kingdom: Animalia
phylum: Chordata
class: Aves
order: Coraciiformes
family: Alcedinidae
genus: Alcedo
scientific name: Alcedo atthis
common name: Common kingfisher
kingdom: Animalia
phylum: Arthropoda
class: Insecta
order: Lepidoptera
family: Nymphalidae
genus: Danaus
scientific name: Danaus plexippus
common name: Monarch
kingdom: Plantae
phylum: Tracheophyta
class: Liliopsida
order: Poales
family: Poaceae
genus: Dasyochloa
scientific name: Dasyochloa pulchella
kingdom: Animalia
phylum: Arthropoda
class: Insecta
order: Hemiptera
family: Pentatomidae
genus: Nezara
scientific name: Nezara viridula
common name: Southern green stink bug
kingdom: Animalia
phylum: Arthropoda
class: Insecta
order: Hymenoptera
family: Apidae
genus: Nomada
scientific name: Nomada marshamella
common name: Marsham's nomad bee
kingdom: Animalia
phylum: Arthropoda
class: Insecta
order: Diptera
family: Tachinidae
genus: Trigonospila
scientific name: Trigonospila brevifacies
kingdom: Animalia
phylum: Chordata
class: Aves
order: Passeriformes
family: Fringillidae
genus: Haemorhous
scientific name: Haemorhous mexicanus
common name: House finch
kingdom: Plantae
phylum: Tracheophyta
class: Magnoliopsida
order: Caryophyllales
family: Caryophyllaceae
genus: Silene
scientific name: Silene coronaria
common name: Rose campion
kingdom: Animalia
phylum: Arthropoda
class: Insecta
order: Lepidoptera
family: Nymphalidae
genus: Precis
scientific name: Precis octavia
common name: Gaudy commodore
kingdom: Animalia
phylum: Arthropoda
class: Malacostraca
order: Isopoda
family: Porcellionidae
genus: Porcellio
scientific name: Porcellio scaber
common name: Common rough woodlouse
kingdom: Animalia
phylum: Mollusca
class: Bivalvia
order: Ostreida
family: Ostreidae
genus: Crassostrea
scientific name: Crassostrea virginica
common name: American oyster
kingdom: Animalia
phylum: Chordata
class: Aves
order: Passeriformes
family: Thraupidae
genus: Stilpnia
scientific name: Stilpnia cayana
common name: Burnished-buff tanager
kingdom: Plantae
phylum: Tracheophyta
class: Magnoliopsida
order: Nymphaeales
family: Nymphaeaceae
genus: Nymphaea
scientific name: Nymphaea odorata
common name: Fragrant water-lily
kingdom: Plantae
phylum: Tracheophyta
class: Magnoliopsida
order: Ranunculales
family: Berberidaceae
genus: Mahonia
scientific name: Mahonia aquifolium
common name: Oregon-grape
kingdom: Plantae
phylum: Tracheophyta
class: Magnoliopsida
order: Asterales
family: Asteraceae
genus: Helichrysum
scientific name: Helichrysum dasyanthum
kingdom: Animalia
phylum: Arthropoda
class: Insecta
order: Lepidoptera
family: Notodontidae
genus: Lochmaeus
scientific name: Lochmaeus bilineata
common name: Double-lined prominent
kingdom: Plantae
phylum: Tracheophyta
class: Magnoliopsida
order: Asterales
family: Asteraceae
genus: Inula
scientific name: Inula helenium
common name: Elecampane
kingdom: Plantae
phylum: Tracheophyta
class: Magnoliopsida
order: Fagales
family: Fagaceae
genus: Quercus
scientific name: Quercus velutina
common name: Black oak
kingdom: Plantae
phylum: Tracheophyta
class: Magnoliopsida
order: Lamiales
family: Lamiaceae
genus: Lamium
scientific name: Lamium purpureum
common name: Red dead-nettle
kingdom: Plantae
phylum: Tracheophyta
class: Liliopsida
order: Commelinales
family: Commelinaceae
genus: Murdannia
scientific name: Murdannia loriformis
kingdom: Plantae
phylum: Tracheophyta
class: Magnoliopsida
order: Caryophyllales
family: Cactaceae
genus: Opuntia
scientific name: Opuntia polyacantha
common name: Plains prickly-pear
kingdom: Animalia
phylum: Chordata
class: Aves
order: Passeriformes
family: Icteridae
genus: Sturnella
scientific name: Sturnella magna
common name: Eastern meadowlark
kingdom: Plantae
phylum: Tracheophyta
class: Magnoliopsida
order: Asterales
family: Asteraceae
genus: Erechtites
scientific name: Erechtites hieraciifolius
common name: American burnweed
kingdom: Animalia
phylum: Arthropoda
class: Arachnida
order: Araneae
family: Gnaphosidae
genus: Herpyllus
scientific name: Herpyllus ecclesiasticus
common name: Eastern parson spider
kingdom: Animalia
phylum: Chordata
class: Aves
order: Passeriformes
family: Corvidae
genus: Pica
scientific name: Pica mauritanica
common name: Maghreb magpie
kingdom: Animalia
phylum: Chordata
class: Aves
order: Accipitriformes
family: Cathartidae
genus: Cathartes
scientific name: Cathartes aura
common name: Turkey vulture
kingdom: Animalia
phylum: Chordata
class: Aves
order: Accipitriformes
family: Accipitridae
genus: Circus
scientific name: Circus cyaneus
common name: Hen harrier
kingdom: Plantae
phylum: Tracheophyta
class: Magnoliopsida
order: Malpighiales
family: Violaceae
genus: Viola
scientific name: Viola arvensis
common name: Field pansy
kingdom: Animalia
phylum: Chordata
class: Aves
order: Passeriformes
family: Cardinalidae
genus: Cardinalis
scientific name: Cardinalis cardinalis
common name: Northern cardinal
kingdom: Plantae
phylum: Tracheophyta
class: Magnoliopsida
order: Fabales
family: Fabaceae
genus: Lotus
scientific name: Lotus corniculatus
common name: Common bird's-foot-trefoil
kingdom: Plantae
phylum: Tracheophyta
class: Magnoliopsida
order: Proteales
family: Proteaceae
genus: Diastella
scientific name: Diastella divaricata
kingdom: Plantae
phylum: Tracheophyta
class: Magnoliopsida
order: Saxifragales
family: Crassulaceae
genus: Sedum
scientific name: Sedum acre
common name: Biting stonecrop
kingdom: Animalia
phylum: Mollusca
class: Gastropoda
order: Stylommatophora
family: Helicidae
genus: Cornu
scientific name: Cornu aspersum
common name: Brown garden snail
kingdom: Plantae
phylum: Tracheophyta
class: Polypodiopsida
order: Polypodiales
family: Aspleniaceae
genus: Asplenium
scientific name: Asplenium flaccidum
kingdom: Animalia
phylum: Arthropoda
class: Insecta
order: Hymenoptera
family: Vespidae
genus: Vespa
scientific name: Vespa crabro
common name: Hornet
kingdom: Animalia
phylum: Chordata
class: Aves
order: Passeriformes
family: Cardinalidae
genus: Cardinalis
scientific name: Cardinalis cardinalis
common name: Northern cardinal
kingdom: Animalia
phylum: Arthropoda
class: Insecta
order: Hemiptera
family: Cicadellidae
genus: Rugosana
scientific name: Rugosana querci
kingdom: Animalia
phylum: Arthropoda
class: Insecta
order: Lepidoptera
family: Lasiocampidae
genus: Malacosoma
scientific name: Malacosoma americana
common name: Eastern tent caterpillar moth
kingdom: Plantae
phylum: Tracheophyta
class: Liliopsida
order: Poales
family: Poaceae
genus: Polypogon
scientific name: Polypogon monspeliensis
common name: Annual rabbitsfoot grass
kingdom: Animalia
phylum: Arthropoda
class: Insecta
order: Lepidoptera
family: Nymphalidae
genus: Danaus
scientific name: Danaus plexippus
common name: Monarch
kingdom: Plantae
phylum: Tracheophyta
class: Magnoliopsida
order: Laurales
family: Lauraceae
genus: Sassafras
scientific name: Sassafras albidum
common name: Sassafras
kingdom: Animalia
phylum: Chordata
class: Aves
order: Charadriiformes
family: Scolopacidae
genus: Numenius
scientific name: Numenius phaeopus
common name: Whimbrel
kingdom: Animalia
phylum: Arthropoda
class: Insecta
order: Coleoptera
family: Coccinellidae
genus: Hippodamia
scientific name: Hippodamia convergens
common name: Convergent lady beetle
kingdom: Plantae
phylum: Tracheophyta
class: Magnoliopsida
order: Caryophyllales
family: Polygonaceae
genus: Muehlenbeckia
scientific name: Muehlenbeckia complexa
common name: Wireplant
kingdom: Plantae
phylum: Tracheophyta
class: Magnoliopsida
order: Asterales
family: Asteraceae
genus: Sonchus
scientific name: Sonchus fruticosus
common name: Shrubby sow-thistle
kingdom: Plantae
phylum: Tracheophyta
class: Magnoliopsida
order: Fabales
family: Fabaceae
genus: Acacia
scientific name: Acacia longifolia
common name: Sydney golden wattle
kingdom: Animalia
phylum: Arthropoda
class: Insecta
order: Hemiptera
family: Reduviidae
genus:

■ ■ ■ ■ ■

* OBJECTIVE
Could you return the rows above unchanged, beginning at the line that contains "scientific name: Precis octavia" and stopping after the line that contains "scientific name: Lamium purpureum"?

* OUTPUT OF THE TASK
scientific name: Precis octavia
common name: Gaudy commodore
kingdom: Animalia
phylum: Arthropoda
class: Malacostraca
order: Isopoda
family: Porcellionidae
genus: Porcellio
scientific name: Porcellio scaber
common name: Common rough woodlouse
kingdom: Animalia
phylum: Mollusca
class: Bivalvia
order: Ostreida
family: Ostreidae
genus: Crassostrea
scientific name: Crassostrea virginica
common name: American oyster
kingdom: Animalia
phylum: Chordata
class: Aves
order: Passeriformes
family: Thraupidae
genus: Stilpnia
scientific name: Stilpnia cayana
common name: Burnished-buff tanager
kingdom: Plantae
phylum: Tracheophyta
class: Magnoliopsida
order: Nymphaeales
family: Nymphaeaceae
genus: Nymphaea
scientific name: Nymphaea odorata
common name: Fragrant water-lily
kingdom: Plantae
phylum: Tracheophyta
class: Magnoliopsida
order: Ranunculales
family: Berberidaceae
genus: Mahonia
scientific name: Mahonia aquifolium
common name: Oregon-grape
kingdom: Plantae
phylum: Tracheophyta
class: Magnoliopsida
order: Asterales
family: Asteraceae
genus: Helichrysum
scientific name: Helichrysum dasyanthum
kingdom: Animalia
phylum: Arthropoda
class: Insecta
order: Lepidoptera
family: Notodontidae
genus: Lochmaeus
scientific name: Lochmaeus bilineata
common name: Double-lined prominent
kingdom: Plantae
phylum: Tracheophyta
class: Magnoliopsida
order: Asterales
family: Asteraceae
genus: Inula
scientific name: Inula helenium
common name: Elecampane
kingdom: Plantae
phylum: Tracheophyta
class: Magnoliopsida
order: Fagales
family: Fagaceae
genus: Quercus
scientific name: Quercus velutina
common name: Black oak
kingdom: Plantae
phylum: Tracheophyta
class: Magnoliopsida
order: Lamiales
family: Lamiaceae
genus: Lamium
scientific name: Lamium purpureum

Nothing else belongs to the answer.